Cumhuriyet’in, 13 Mart 1926’da Türk basın tarihinde ilk kez siyah dışına çıkarak çift renkli basıldığını, Atatürk’ün ilk sayfadan fotoğrafının yayımlandığını ve “Cumhuriyet” yazısının kırmızı yapıldığını anlatan Özcan, Yunus Nadi’nin de uzun bir makale ile Atatürk’ün yaşamının kaleme alınmasının gerekliliğinden bahsettiğini vurguladı. Özcan, şunları kaydetti:

“15 Mart günü Cumhuriyet gazetesi, ‘Bu asrın yetiştirdiği en büyük adamın, Türkiye’yi ölümden sonra tekrar dirilmenin sırrına mazhar eden, dünya tarihinin gidişini değiştiren o yüksek dehanın hatıratı da bizzat Büyük Gazi gibi bütün milletindir. Bütün Türk milletinin cumhurbaşkanı olan sevgili Gazimizin hatıralarını memlekete duyurmak için bugünden itibaren yayıma başlıyoruz’ açıklamasıyla anıları imzasız olarak yayımlamaya başladı. Diğer iki gazete anıları ‘Büyük Gazi’nin Hatırat Sahifeleri’ başlığı ile yayımlarken, Cumhuriyet ise ‘Büyük Gazimizin Büyük Hayatından Hatıralar’ başlığını kullandı. Bazı günlerde ‘Büyük Gazimizin Büyük Hayatından Sayfalar’ başlığı ile de yayınını sürdürdü.”
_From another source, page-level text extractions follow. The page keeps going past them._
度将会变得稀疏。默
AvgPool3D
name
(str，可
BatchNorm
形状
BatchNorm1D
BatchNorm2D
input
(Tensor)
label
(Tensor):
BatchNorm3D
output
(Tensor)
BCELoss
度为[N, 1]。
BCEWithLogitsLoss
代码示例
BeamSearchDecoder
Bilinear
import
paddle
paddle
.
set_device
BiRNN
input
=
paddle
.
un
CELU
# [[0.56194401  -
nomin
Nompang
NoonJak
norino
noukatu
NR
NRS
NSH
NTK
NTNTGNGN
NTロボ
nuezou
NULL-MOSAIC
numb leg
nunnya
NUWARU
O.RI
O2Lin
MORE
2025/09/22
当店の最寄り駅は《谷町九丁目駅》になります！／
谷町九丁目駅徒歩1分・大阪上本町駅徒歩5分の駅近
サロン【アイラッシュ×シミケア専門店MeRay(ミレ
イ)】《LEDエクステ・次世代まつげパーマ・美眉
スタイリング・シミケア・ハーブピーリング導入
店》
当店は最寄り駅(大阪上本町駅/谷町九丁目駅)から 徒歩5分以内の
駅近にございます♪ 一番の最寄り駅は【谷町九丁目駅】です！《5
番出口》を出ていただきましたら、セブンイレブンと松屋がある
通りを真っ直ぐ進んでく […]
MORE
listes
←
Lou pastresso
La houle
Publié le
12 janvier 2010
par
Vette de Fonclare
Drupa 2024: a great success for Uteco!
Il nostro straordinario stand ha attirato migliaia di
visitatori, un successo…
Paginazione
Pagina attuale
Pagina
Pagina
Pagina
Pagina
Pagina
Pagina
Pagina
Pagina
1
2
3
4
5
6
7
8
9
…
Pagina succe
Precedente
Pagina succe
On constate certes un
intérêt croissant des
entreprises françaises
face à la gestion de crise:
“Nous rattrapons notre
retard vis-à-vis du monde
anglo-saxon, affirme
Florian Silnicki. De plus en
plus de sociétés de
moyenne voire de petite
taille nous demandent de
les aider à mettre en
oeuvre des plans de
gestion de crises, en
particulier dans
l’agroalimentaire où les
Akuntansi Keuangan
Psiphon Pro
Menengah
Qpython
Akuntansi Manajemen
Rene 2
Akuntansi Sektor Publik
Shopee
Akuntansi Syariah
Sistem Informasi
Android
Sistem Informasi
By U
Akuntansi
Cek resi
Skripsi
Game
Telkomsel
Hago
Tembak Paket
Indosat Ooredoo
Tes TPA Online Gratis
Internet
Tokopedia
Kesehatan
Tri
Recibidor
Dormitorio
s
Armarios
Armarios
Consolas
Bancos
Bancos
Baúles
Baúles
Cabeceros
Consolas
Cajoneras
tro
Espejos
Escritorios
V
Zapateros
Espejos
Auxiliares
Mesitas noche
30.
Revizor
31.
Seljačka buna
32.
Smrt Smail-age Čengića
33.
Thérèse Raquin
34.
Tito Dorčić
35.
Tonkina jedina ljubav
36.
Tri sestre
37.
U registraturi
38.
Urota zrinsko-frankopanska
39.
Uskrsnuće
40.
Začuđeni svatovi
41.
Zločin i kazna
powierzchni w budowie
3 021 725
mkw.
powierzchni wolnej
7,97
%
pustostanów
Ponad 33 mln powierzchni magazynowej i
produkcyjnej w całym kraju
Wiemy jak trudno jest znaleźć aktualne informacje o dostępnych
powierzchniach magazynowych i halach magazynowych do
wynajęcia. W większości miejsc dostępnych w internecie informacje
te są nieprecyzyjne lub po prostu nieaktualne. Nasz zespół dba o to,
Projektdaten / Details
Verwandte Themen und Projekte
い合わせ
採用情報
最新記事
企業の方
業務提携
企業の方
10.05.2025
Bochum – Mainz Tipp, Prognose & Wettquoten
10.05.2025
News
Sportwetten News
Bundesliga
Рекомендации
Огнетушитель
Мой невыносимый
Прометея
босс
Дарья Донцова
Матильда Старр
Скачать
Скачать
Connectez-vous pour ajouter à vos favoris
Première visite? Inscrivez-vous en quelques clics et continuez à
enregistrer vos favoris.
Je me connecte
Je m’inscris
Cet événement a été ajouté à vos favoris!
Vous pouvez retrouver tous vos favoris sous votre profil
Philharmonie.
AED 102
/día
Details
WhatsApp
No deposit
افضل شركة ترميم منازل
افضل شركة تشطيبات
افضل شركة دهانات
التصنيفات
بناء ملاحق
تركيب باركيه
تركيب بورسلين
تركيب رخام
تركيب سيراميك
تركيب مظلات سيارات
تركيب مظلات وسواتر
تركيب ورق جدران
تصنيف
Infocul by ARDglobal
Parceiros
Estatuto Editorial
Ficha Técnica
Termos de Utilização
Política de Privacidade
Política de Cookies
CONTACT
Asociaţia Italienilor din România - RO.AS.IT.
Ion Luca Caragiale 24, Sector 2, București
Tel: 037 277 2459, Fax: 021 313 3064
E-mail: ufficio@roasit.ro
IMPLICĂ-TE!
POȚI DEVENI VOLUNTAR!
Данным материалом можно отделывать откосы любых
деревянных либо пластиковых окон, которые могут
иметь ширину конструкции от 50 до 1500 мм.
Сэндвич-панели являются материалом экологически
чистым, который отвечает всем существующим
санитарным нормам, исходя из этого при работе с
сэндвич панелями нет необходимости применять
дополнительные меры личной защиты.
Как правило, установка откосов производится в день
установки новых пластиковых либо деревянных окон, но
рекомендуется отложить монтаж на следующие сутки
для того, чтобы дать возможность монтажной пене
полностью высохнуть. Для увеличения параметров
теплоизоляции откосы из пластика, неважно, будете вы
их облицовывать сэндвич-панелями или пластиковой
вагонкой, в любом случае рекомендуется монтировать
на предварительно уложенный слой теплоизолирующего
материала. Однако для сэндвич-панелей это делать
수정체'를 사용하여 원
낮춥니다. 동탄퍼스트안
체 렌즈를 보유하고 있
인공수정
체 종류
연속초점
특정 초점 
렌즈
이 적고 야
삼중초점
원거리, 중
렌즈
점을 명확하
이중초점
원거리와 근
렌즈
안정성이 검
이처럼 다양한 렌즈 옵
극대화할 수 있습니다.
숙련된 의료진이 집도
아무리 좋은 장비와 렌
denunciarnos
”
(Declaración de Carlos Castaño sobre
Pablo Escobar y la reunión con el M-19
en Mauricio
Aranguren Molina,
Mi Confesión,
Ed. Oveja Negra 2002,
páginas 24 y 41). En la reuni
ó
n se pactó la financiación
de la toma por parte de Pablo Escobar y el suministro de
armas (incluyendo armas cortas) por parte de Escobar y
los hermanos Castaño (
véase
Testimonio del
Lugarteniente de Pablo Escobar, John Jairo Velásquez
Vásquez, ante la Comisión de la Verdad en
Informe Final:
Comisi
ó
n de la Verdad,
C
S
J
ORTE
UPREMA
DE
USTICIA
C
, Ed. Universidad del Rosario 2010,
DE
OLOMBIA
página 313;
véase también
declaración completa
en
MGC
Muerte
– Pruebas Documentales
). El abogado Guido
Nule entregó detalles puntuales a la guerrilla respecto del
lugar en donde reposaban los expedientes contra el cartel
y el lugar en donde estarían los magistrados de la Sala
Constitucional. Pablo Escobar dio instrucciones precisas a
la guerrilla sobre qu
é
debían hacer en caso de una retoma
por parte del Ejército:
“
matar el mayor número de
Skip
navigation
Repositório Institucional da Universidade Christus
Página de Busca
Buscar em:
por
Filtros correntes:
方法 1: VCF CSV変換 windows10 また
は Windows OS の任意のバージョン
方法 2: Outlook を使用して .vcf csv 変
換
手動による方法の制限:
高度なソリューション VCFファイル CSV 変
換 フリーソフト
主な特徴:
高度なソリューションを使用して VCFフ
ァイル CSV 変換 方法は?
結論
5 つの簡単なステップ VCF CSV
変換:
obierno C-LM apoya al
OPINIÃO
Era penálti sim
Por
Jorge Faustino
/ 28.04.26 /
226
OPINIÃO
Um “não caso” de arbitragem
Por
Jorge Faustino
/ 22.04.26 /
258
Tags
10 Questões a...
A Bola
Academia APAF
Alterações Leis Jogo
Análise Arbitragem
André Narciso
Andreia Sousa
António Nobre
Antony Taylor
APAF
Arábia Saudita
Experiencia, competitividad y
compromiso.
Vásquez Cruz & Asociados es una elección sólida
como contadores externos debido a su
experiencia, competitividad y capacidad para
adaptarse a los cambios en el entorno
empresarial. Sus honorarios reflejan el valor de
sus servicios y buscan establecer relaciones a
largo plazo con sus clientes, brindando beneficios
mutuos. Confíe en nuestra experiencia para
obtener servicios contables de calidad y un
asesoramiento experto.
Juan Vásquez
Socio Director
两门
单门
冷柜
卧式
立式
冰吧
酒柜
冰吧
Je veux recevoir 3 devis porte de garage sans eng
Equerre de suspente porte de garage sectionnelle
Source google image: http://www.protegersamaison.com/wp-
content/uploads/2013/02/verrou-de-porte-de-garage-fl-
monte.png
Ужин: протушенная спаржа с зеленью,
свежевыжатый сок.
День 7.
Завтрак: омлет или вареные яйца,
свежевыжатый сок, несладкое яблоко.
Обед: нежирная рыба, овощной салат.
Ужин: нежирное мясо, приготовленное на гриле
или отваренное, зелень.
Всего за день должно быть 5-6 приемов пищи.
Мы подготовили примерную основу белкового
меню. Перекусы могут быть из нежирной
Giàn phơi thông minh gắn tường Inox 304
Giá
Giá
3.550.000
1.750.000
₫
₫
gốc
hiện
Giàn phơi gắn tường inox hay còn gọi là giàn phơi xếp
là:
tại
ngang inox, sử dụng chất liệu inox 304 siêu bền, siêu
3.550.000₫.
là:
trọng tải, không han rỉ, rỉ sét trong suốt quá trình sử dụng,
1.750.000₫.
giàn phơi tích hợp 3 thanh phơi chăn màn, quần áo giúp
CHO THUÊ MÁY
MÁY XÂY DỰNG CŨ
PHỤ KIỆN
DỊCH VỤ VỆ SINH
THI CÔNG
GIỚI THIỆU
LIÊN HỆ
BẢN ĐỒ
Bu anıların, Atatürk’ün tutum, davranış ve düşüncelerini içerdiğini söyleyen Özcan, anıların içeriklerine ilişkin şu örnekleri verdi:

‘VATAN SİYASETİ’

“Selanik’te arkadaşlarıyla yaptığı bir toplantı ve Selanik hatıraları. İttihat ve Terakki Partisi’nin savaş öncesi ve savaşta yürüttüğü sorumsuz siyasetlerine yönelik eleştiri ve yanlışlıklar. Osmanlı devlet adamları hakkında somut olaylarla anlattığı eleştiri ve düşünceleri. Atatürk’ün parti ve hükümet politikacılığının üstünde gördüğü vatan siyaseti. Cephelerde Alman komutanlarla ve siyasette İttihatçı liderlerle çatışması.”

(13 Mart 1926 tarihli Cumhuriyet)

‘BELGELERLE SUNDU’

Yunus Nadi’nin, Atatürk’ün anılarının Cumhuriyet’te yayımlamasının, bu anıların bütün olarak günümüze taşınmasında önemli bir rol oynadığına işaret eden Özcan, “Bana göre Atatürk, anılarıyla İttihatçılarla, saltanat makamıyla ve Almanlarla hesaplaştı. Nutuk ile de saltanat ve hilafet makamıyla, İngiliz siyasetiyle, devrimin önündeki engellerle, cumhuriyet ile yol ayrımına giren arkadaşlarıyla hesaplaştı. Aynı zamanda tarih önünde kendisi de yaptıklarının belgeleriyle hesabını verdi” dedi. Anıların ve Nutuk’un birlikte okunması gerektiğini kaydeden Özcan, “Atatürk, 19 Mayıs’ı öncesi ve sonrasıyla iki eser olarak bıraktı. İnanıyoruz ki Atatürk’ün anıları ile birlikte Alev Coşkun’un Samsun’dan Önce Bilinmeyen 6 Ay eseri okunduğunda, Atatürk’ün Milli Mücadele’ye Samsun’a çıkmadan çok önce karar verdiği öğrenilmiş olacaktır. Atatürk çareyi Anadolu’da vatanın asli unsuru olan Türk milletinde gördü” ifadelerini kullandı.